A new meta-analysis offers compelling evidence on the causal relationship between indoor tanning and skin cancer risk.
About 5% to 8% of all melanoma and non-melanoma skin cancers diagnosed in Canada in 2015-or approximately 5,000 cases-are attributable to indoor tanning bed use, according to a recent study published in Cancer Epidemiology.
“There is copious evidence that being a user of indoor tanning increases your risk of skin cancer, and studies like this put that increased risk into a public health context,” said Mackenzie Wehner, MD, MPhil, clinical instructor and post-doctoral research fellow in dermatology at the University of Pennsylvania, in an interview with Cancer Network. “In other words, this study addressed how many skin cancers we might be able to prevent if no one used indoor tanning.”
Lifetime use of an indoor tanning device was associated with relative risks of 1.38 for melanoma (95% CI, 1.22–1.58), 1.39 for basal cell carcinoma (BCC; 95% CI, 1.10–1.76), and 1.49 for squamous cell carcinoma (SCC; 95% CI, 1.23–1.80). Of 5,000 total skin cancer cases in Canada in 2015, a total of 7.0% of melanomas, 5.2% of BCCs, and 7.5% of SCCs were caused by ever-use of indoor tanning devices. Of note, the population attributable risk was higher in women than in men and decreased with increasing age.
The researchers estimated the relative risks for skin cancer subtypes by conducting meta-analyses; they also estimated the prevalence of indoor tanning using the 2006 National Sun Survey. Age- and sex-specific melanoma data for 2015 were obtained from the Canadian Cancer Registry. Incidence data for non-melanoma skin cancer was gathered from the 2015 Canadian Cancer Statistics report. The researchers also accounted for ethnicity, which, according to Wehner, “is a more nuanced and conservative way to do the calculations than previous studies have used.”

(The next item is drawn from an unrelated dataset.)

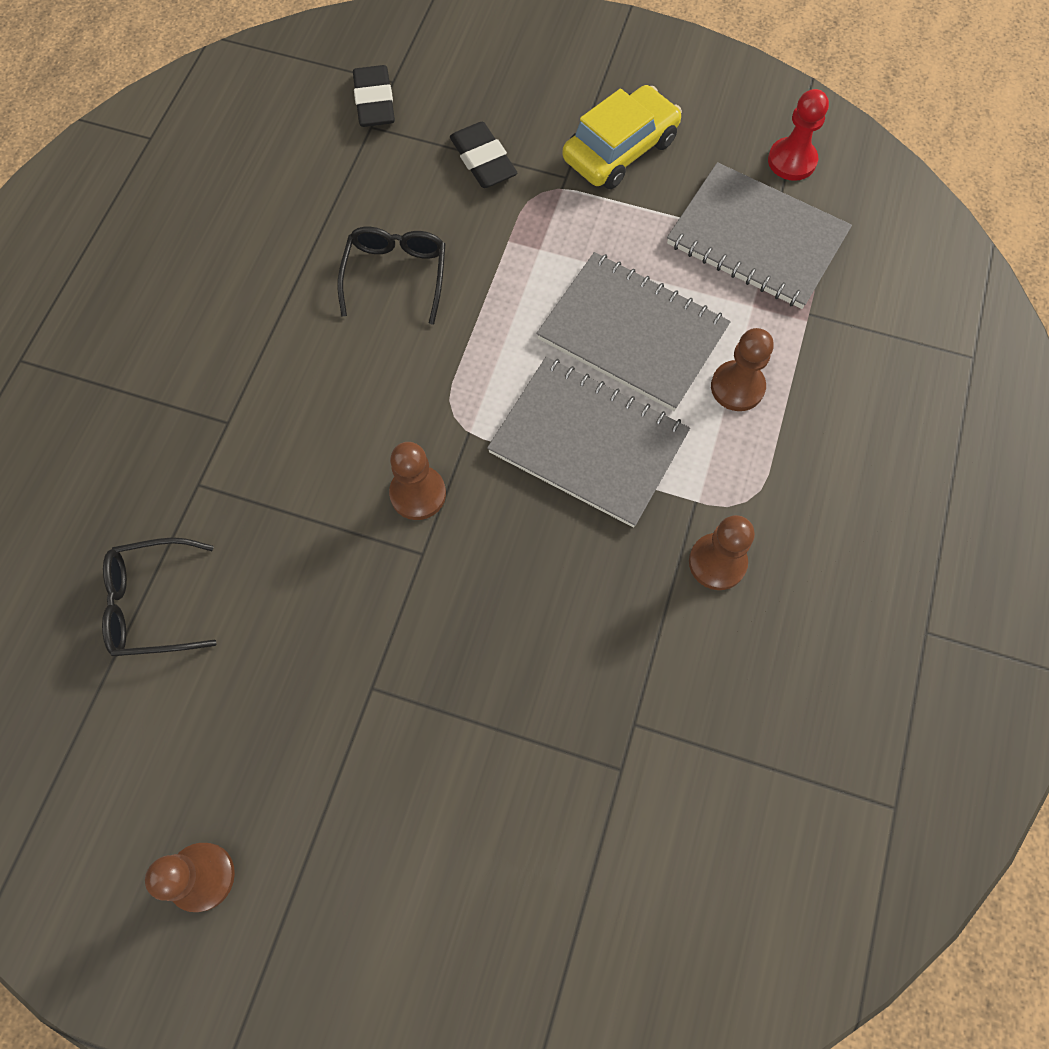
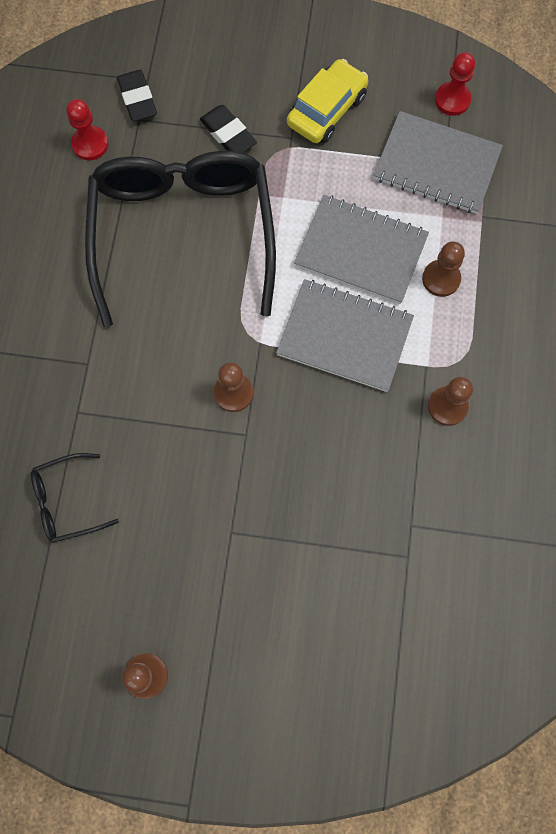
camera: 10 degrees left, 5 degrees up
(300, 147) = (90, 144): none -> red pawn
(396, 275) = (183, 234): black glasses -> black glasses, size x2.40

Wehner drew comparisons between the current study and similar studies. “This study reports smaller, though still sizeable, percentages of skin cancers that are attributable to, or caused by, indoor tanning. This is likely because the authors did a more detailed analysis than has previously been done – they included age, gender, and ethnicity in their estimates,” she said. “Additionally, this study is specific to Canada.”
However, it may have limitations, said Wehner. “Notably, the authors estimated the number of people who had ever used indoor tanning by converting the number who had used indoor tanning in the past year. This is from published data, but it may not be valid,” she said. “Additionally, Canada does not have a registry for two of the skin cancer types (neither does the US), and this likely led to an underestimate of the number of skin cancers attributable to indoor tanning.”
In a separate interview with Cancer Network, Jerry D. Brewer, MD, MS, a professor of dermatology at the Mayo Clinic in Rochester, Minnesota, stressed the definitiveness of the study. “Tanning beds are known to cause cancer, and not just the common forms of skin cancer-basal and squamous cell carcinoma-but melanoma as well,” he said. “The evidence is now overwhelming.”